Recently, my brother alerted me to a new Animal Planet television
show called, “Monsters Inside of Me.” Ever the helpful sibling, he had
pointed me back in the direction of my childhood fears. I tuned in one
evening just in time to watch a young American afflicted with botfly
larvae (literally crawling out of his back) and a woman whose brain had
been infested with maggots from eating raw pork. The show went on to
describe how fast these flesh eating, blood sucking, brain damaging,
and lung leeching parasites can kill their hosts. Worst of all, it was
all happening in America. (My theory was they all used the same
restroom at a New Jersey roadside rest stop. Those bathrooms, I’m
telling you are killers.)
I now try to stay away from Animal Planet but it calls to me at
night. The organisms are once again on the creep and coming to a
theatre, hospital and public restroom near me. I must be ready.
And the weirdest part of all is my knee – – it’s started itching again.
Categories: Uncategorized
I would have never found my new favorite show, “Monsters Inside Me”, if it weren’t for DISHOnline.com This really does give me the creeps, but its great to spread awareness about all these parasites and diseases. I have and work at DISH and from their new website; I was able to set a new timer so I can record the show for future viewing.
I meant to say that I HATE parasites (not had). UGGHHHH!
Animal Planet’s parasite show is one of my favorites! I wash each leaf of lettuce because YOU NEVER KNOW. I examine the front and back of each leaf, too.
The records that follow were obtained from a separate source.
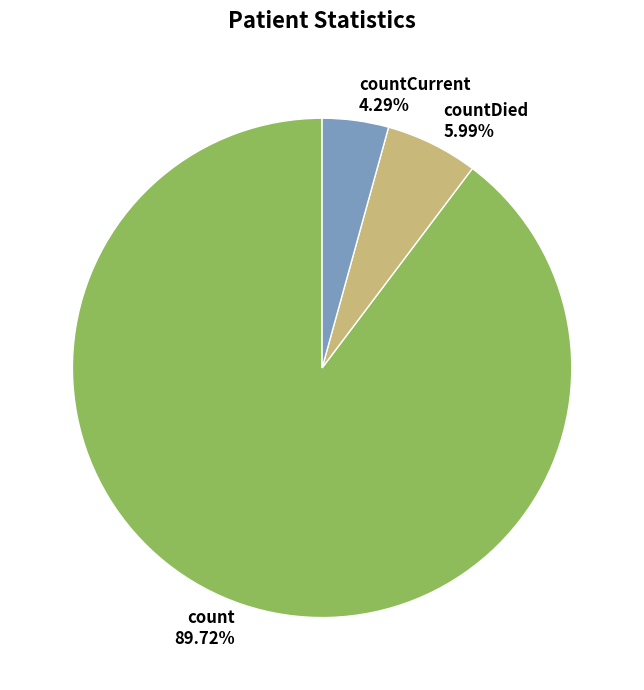

Is it true that count is 90% of the pie?

True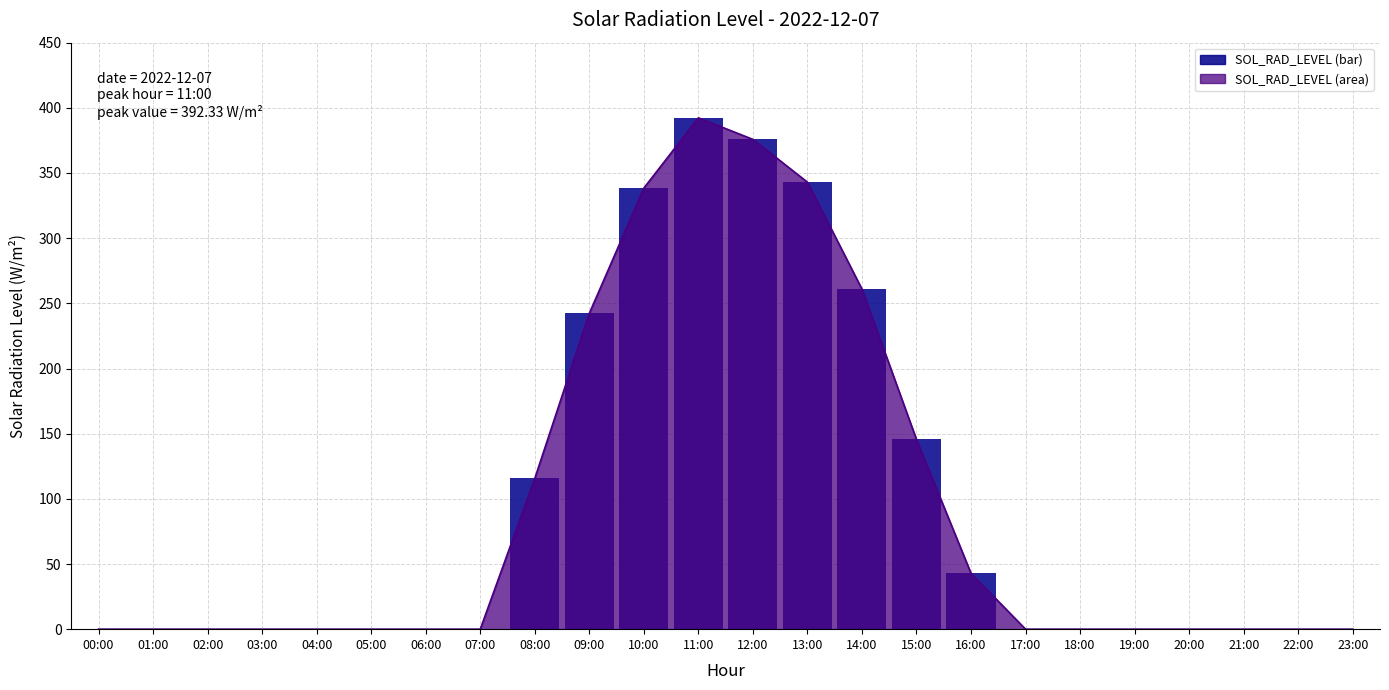

What is the value of the 11th bar from the left?

338.4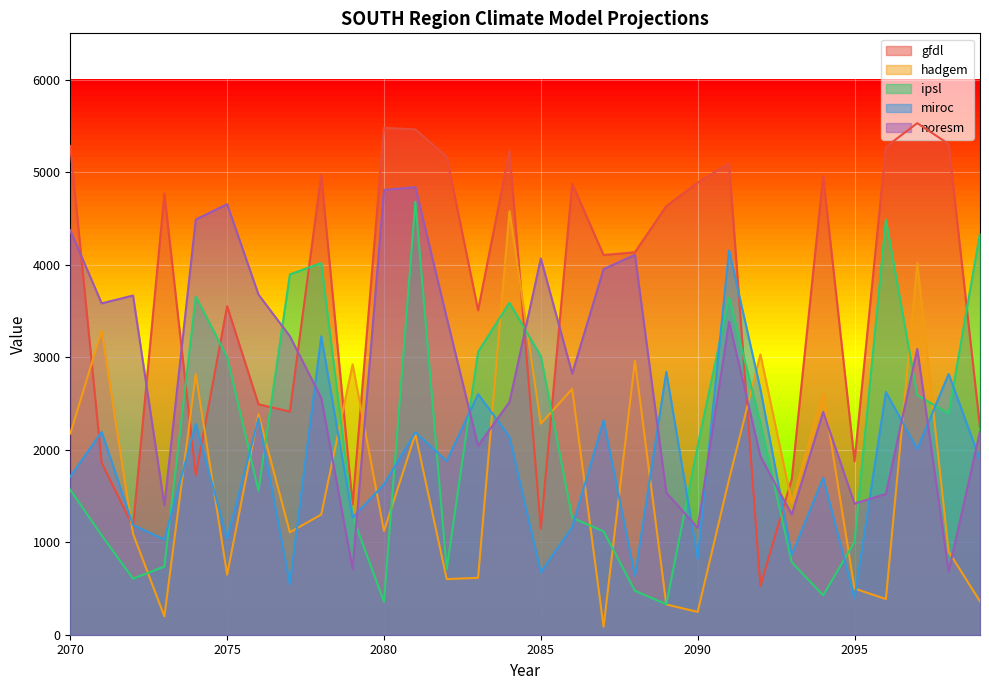

Which series changed the most between 2084 and 2099?

hadgem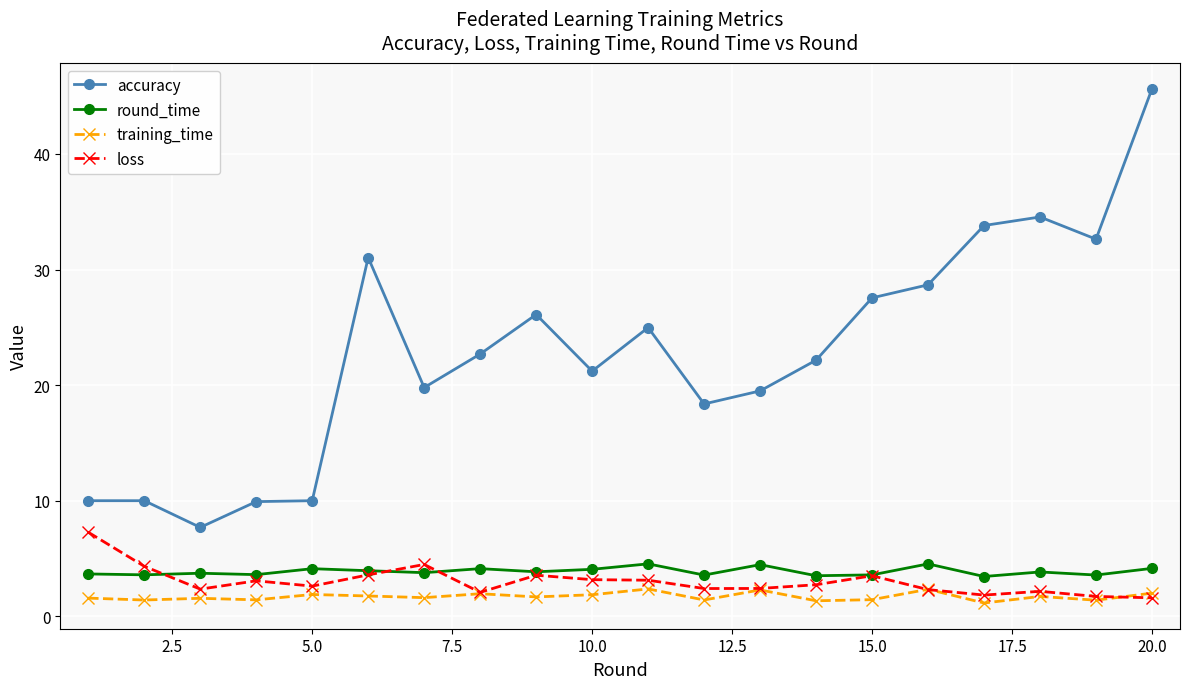

What is the lowest value of the round_time series?

3.4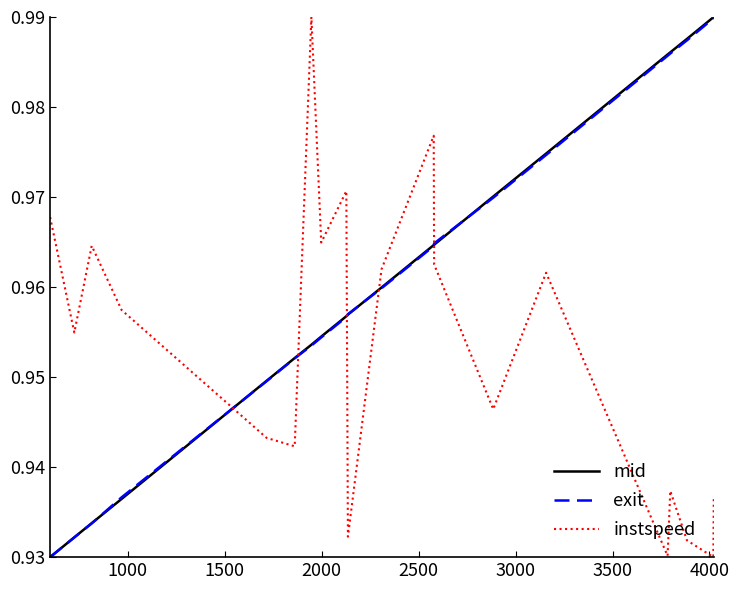

Which series ends up on top after the final intersection of instspeed and exit?

exit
I had parasites! I have never been treated for parasites, and I don’t want to!
Darn it, I kept hoping the article would wrap up with some sort of negation of these risks but you just left me hanging and worrying. Is there a self test you can do for parasites? 😉
I believe there are medications for this problem… 🙂
This kind of stuff just gets you really paranoid. You’re better off just trying to read a regular healthy life (wash hands normally, eat cooked food, etc) than watching animal planet and taking thing to an extreme.